▶ [Problem to work on]
When you reach the line containing "297 223 5866", begin copying exactly, and keep going through the last line of the records below, copying nothing before it.

(Source data)
════

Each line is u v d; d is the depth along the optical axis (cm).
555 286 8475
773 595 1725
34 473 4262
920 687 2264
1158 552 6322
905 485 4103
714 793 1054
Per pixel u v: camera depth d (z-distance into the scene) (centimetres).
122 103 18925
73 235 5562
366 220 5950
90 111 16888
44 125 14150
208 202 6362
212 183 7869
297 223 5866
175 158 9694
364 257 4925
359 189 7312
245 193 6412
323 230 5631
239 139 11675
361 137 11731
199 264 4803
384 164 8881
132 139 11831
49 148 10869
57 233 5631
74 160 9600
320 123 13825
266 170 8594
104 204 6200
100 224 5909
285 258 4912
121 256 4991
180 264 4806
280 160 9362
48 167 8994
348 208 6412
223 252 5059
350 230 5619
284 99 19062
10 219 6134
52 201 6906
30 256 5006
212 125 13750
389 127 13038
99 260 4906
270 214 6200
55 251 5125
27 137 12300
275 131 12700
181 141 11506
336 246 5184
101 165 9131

════

▶ [Result of this exercise]
297 223 5866
175 158 9694
364 257 4925
359 189 7312
245 193 6412
323 230 5631
239 139 11675
361 137 11731
199 264 4803
384 164 8881
132 139 11831
49 148 10869
57 233 5631
74 160 9600
320 123 13825
266 170 8594
104 204 6200
100 224 5909
285 258 4912
121 256 4991
180 264 4806
280 160 9362
48 167 8994
348 208 6412
223 252 5059
350 230 5619
284 99 19062
10 219 6134
52 201 6906
30 256 5006
212 125 13750
389 127 13038
99 260 4906
270 214 6200
55 251 5125
27 137 12300
275 131 12700
181 141 11506
336 246 5184
101 165 9131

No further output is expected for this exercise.